De aard van religie en ecologische crisis

De aard van religie en ecologische crisis!

Bijna in alle primitieve religies hebben de natuur en haar producten op de een of andere manier het juiste respect gekregen. Er is gezien dat er manieren waren waardoor de natuur werd beschermd. Er waren veel oude beschavingen waarin de natuur zelfs werd aanbeden.

In Griekse geschriften is er een verwijzing naar Ge of Gaia als de godin van de aarde - de grondlegger van natuurlijke aanvulling. Ook in de Vedische (hindoeïstische) religie werd de aarde beschouwd als een godin met andere elementen (lucht, water, vuur) van de natuur.

De ecologische crises, zoals bevolkingsgroei, uitputting van natuurlijke hulpbronnen, uitputting van het levende organisme en de daaruit voortvloeiende verstoring tussen het systeem van voedselketens en vervuiling en gif, hebben hun wortels in het religieuze perspectief.

Volgens historicus Lynn White, Jr. (1967), is het westerse christendom verantwoordelijk voor het vernietigen van het ecologische evenwicht en het in gevaar brengen van het leven van de mens. White noemde Westers Christendom de meest antropocentrische (mens-gecentreerde) religie die de wereld ooit heeft gezien.

Hij schreef: 'Het christendom, in absolute tegenstelling tot het oude heidendom en de Aziatische religies (behalve misschien het zoroastrianisme), stelde niet alleen een dualisme van mens en natuur vast, maar drong er ook op aan dat het de wil van God is dat de natuur door de natuur wordt buitgemaakt.'

Geheel tegengesteld aan het oude heidendom zag het christendom de mens als apart en voorbestemd om de meester van de natuurlijke wereld te zijn. Deze geest had wetenschappelijke wortels. Kijk eens naar de uitspraak van Francis Bacon: 'Ons voornaamste doel is om de natuur te laten dienen voor het bedrijf en de gemakken van de mens.' Op dezelfde manier riep Descartes uit: 'Om onszelf de meesters en bezit van de natuur te maken.'

De wetenschap weerspiegelt dus waarden die de vernietiging bevorderen in plaats van de bescherming van de natuur.

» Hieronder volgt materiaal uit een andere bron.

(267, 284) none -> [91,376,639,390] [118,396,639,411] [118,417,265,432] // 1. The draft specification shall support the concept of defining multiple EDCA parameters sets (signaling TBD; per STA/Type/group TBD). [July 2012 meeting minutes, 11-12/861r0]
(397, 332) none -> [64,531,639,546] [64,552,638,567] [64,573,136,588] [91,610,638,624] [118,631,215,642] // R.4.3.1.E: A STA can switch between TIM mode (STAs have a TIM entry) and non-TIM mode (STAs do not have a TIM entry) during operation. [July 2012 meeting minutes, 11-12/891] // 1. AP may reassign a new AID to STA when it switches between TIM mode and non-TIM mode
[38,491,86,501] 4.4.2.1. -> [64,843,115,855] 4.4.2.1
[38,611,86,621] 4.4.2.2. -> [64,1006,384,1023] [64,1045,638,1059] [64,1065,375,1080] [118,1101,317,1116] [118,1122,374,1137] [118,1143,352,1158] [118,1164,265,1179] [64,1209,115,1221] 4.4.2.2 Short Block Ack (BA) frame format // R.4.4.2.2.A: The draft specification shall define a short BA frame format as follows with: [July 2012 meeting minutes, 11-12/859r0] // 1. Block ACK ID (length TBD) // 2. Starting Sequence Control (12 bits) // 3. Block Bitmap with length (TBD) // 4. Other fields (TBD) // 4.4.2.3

Dit is met name het geval wanneer wetenschap wordt gekoppeld aan technologie en praktische doelen. De natuurlijke wereld wordt een ding apart en vijandig, en mensen hebben het gevoel dat ze het moeten overwinnen. Het was een geweldige technologie die de kleine naties van Europa in staat stelde om de buit te veroveren en een groot deel van de rest van de wereld te koloniseren (White, 1967).

Het christendom vernietigde de heidense religies die respect betoonden aan de geesten die zich in natuurlijke objecten bevonden en ontwikkelde zich bij mensen als een onverschilligheid voor gevoelens in de natuur. White schreef: 'Het hele concept van het heilige bos is vreemd aan het christendom en aan het ethos van het Westen. Bijna twee miljoen christelijke zendelingen hebben heilige bosjes ingesneden die afgodisch zijn omdat ze geest in de natuur aannemen '(ibid.).